• _Records from a data source_
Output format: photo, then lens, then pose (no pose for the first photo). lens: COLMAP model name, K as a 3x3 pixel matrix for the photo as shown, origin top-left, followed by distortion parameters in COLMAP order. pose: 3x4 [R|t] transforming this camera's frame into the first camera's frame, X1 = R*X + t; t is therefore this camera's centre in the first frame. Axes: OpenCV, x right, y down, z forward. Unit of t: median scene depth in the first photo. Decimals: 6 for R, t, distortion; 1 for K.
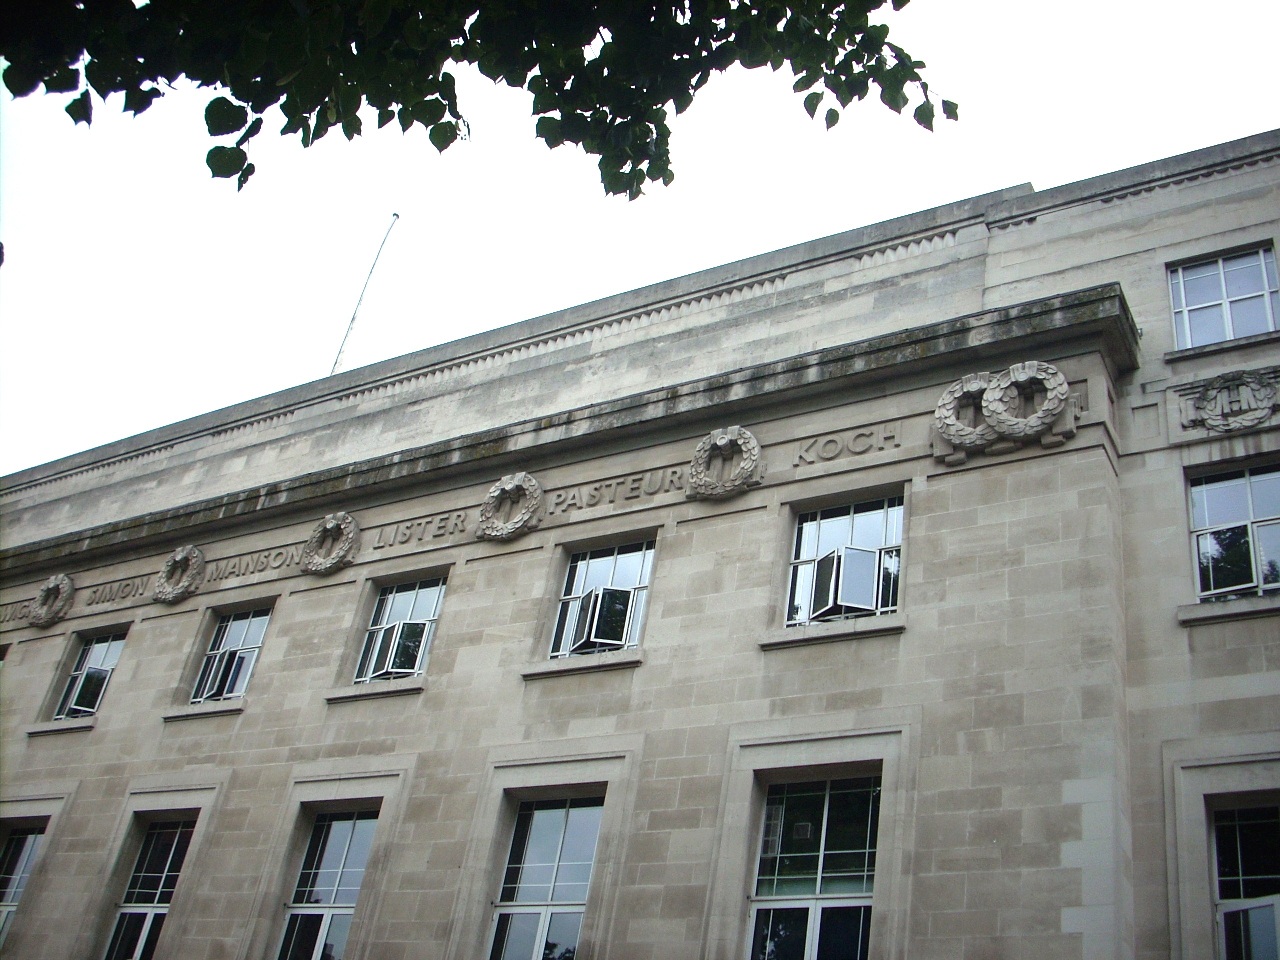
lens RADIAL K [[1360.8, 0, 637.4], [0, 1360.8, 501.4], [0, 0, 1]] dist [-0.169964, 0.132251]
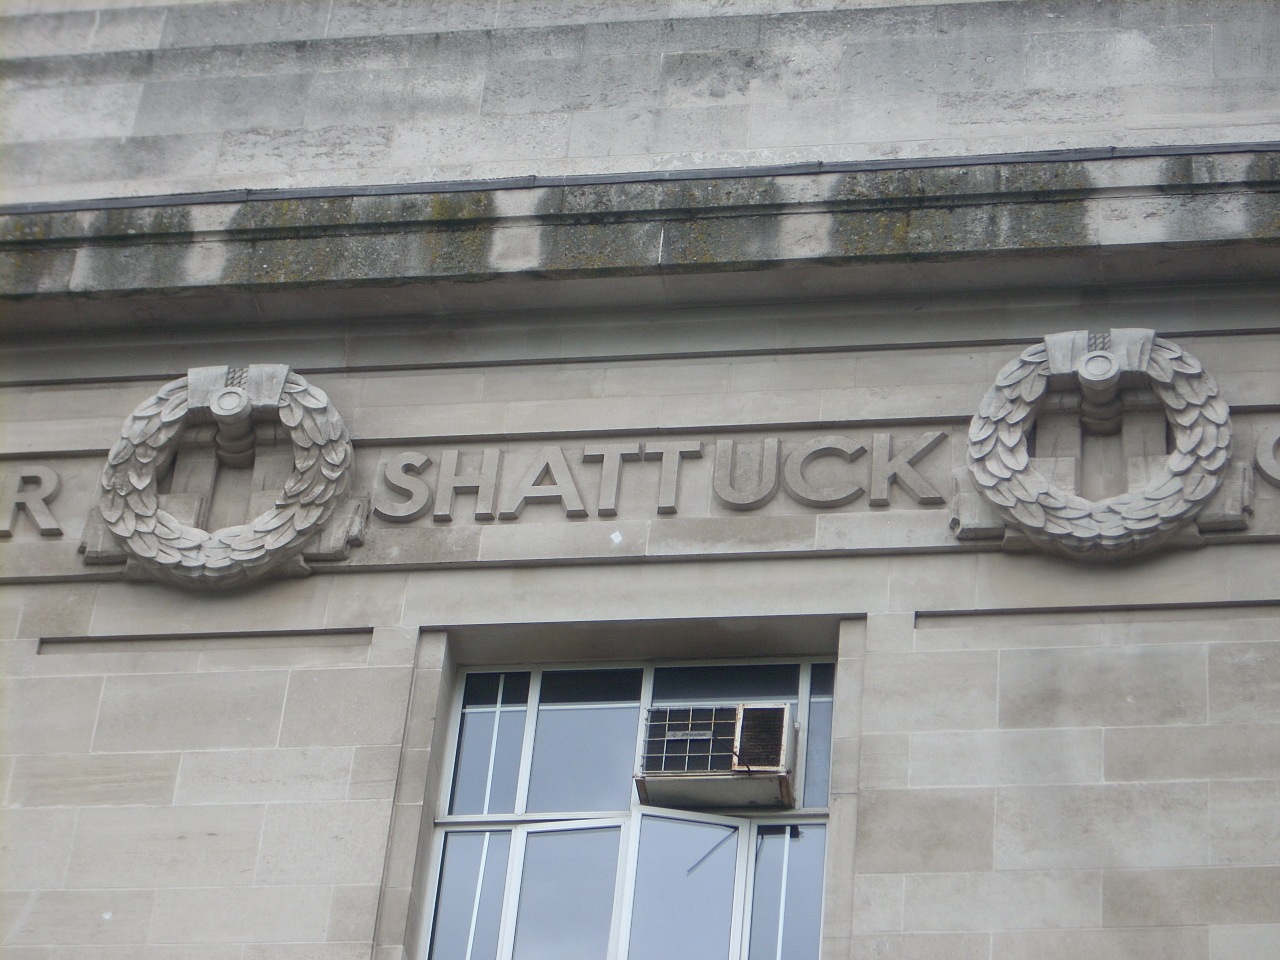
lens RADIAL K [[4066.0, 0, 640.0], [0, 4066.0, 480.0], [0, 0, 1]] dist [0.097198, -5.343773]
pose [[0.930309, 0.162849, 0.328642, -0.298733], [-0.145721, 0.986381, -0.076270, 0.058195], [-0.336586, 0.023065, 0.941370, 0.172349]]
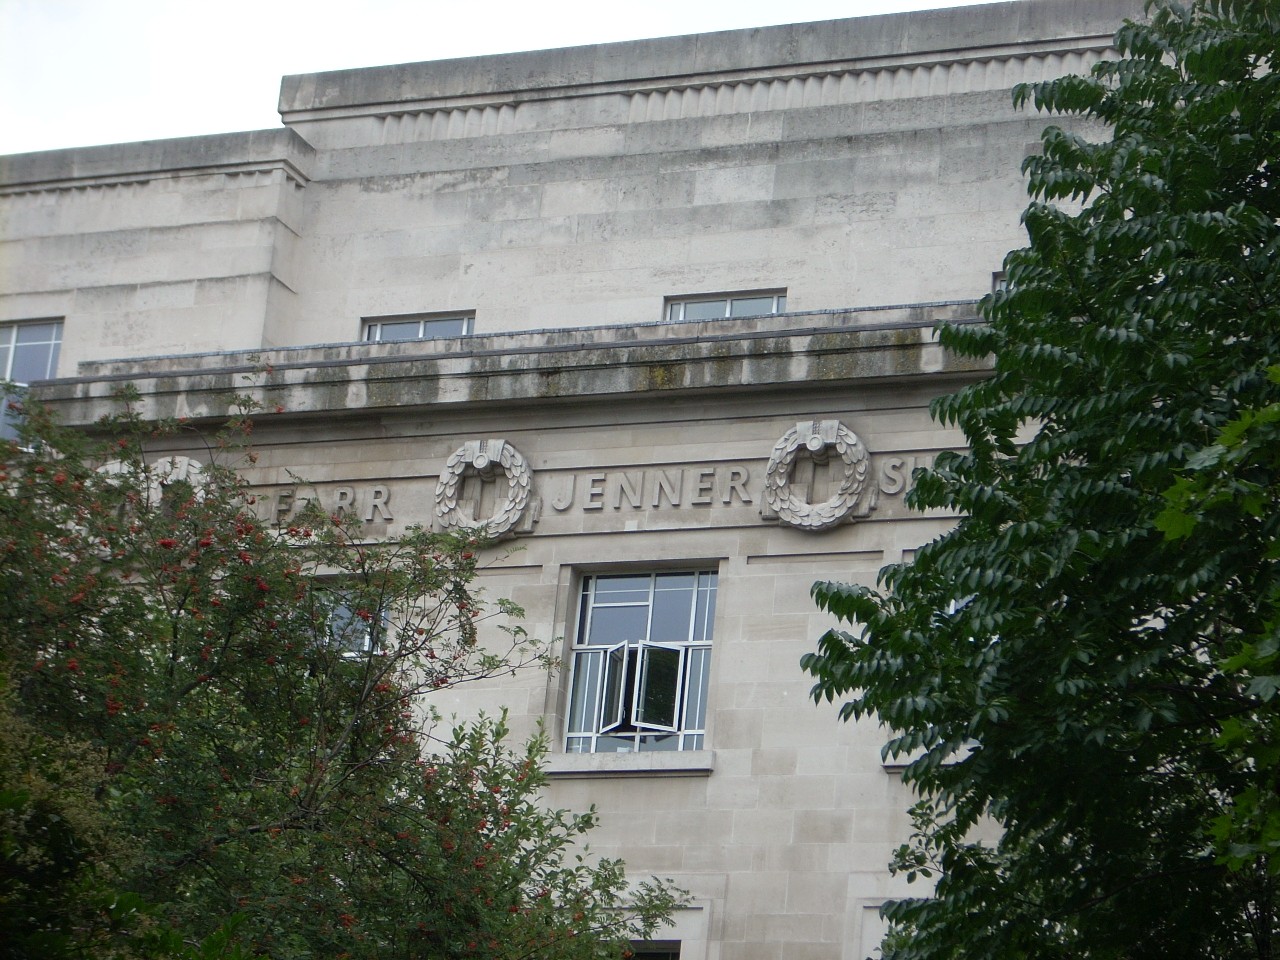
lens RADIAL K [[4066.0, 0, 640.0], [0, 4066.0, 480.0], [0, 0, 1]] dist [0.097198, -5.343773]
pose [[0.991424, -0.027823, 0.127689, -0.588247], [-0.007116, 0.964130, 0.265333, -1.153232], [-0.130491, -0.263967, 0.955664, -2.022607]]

• _WORK ORDER_
Line by line, write out the entries exactly, and leave the pictures out.

• _RESULT FOR THIS EXERCISE_
Output format: photo, then lens, then pose (no pose for the first photo). lens: COLMAP model name, K as a 3x3 pixel matrix for the photo as shown, origin top-left, followed by distortion parameters in COLMAP order. pose: 3x4 [R|t] transforming this camera's frame into the first camera's frame, X1 = R*X + t; t is therefore this camera's centre in the first frame. Axes: OpenCV, x right, y down, z forward. Unit of t: median scene depth in the first photo. Decimals: 6 for R, t, distortion; 1 for K.
lens RADIAL K [[1360.8, 0, 637.4], [0, 1360.8, 501.4], [0, 0, 1]] dist [-0.169964, 0.132251]
lens RADIAL K [[4066.0, 0, 640.0], [0, 4066.0, 480.0], [0, 0, 1]] dist [0.097198, -5.343773]
pose [[0.930309, 0.162849, 0.328642, -0.298733], [-0.145721, 0.986381, -0.076270, 0.058195], [-0.336586, 0.023065, 0.941370, 0.172349]]
lens RADIAL K [[4066.0, 0, 640.0], [0, 4066.0, 480.0], [0, 0, 1]] dist [0.097198, -5.343773]
pose [[0.991424, -0.027823, 0.127689, -0.588247], [-0.007116, 0.964130, 0.265333, -1.153232], [-0.130491, -0.263967, 0.955664, -2.022607]]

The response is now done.